Hic Rhodos, hic salta

 oder:
Theorie im Praxistest

Regen fällt auf Rhodos, alles ist so trüb und grau,
die Straßen leer, man bleibt daheim im Trockenen, ist schlau.
Die Zeiten, die sind schlecht, denn man hat Schulden und kein Geld.
Man lebt auf Pump, sieht zu, wie man sich über Wasser hält.


Ein reicher deutscher Manager hält vor einem Hotel.
Er fragt nach einem Zimmer für die Nacht, gemütlich, hell.
Der Hotelier sitzt hinterm Tresen an der Rezeption.
Der Manager gibt hundert Euro schon mal als Kaution.

Der Hotelier greift sofort ein paar Schlüssel von der Wand
und schickt den Mann die Treppe rauf, die Schlüssel in der Hand.
Er soll in Ruhe prüfen, welches Zimmer ihm gefällt,
dann kriegt er, was er haben will - er hat ja gutes Geld.

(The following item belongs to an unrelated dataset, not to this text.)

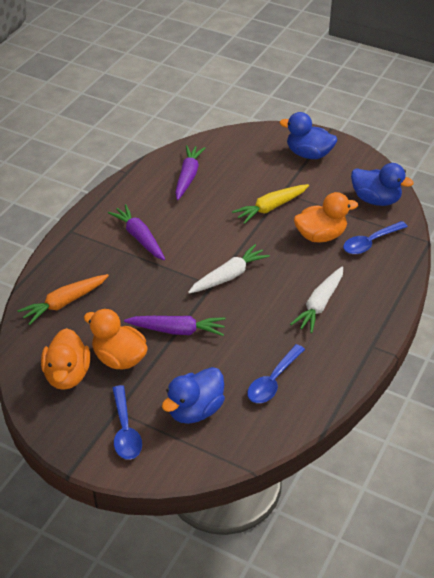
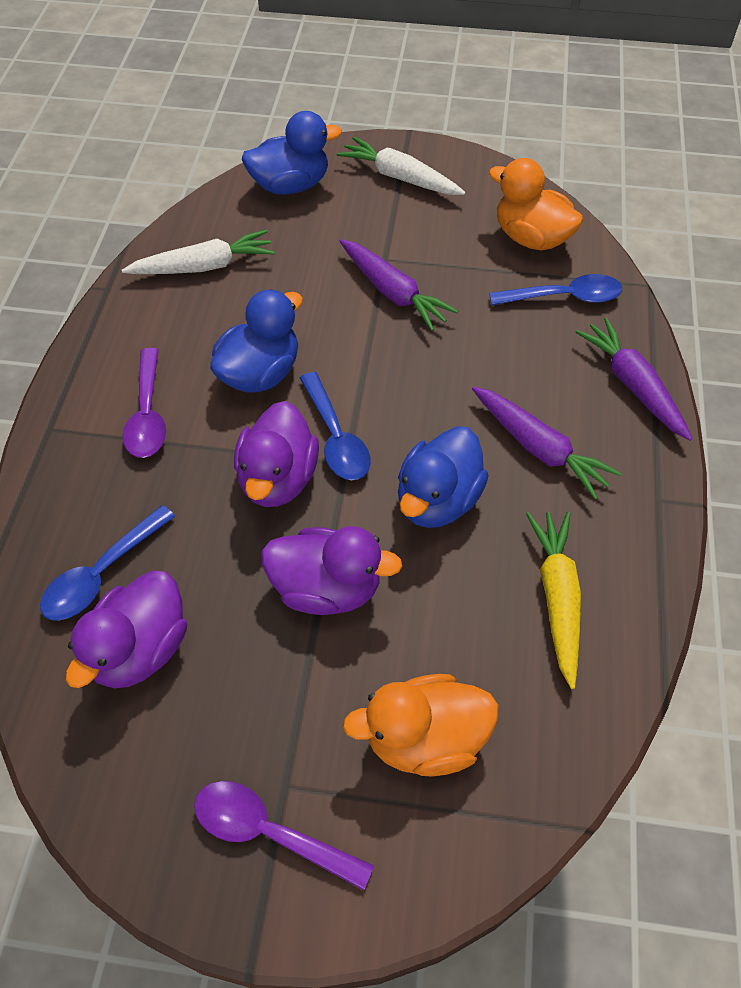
orange carrot: [18,274,109,325] = 1 -> none = 0
orange duck: [41,328,90,390] [84,309,147,370] [294,192,358,243] = 3 -> [343,674,499,777] [489,158,583,251] = 2
purple duck: none = 0 -> [66,570,187,689] [234,401,319,507] [261,526,402,615] = 3
purple spoon: none = 0 -> [123,348,166,458] [194,781,374,891] = 2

Der Mann stapft hoch, der Hotelier rennt sofort aus dem Haus
zum Metzger, zieht den Schein dort grinsend aus der Tasche raus,
zahlt damit seine Schulden, was der Metzger gerne sieht,
der gleich den selben Schein beim Bauern aus der Tasche zieht.

Den Bauern drückt die Schuldenlast bei der Genossenschaft,
er zahlt rasch mit dem Schein – das schnelle Laufen kostet Kraft.
Den Mann von der Genossenschaft noch Kneipenschulden quäln,
die kann er schnell bezahln, der Wirt braucht gar nicht lang zu zähln

Der schiebt den Schein der Hure zu, die schräg am Tresen sitzt
und auf Kredit gefällig war, die Sache wär’ geritzt.
Sie bringt die hundert Euro ins Hotel und sie begleicht
die unbezahlte Zimmerrechnung - hat grad so gereicht.

 

Der Schein da vor dem Hotelier liegt als wär nichts geschehn.
Von oben kommt der Mann zurück, er hat sich umgesehn,
er sagt, es tät ihm Leid, kein Raum dabei, der ihm gefällt –
nimmt sich sein Geld, verlässt die Insel, weil ihn dort nichts hält.

Niemand hat was hergestellt, gar nichts produziert,
keiner was verdient, es wurde auch nichts exportiert.
Und doch sind alle schuldenfrei – welch Wunder-Theorie!
Die Leute in der Praxis sind zu blöd – da klappt das nie.

 

Warum es denn nicht funktioniert, ihr nun ganz sicher fragt.

Das liegt doch auf der Hand, doch sei es euch noch mal gesagt:

Denkt doch mal nach, dann wird es auch dem letzten von euch klar -

Es liegt dran, dass die Hure einfach viel zu teuer war.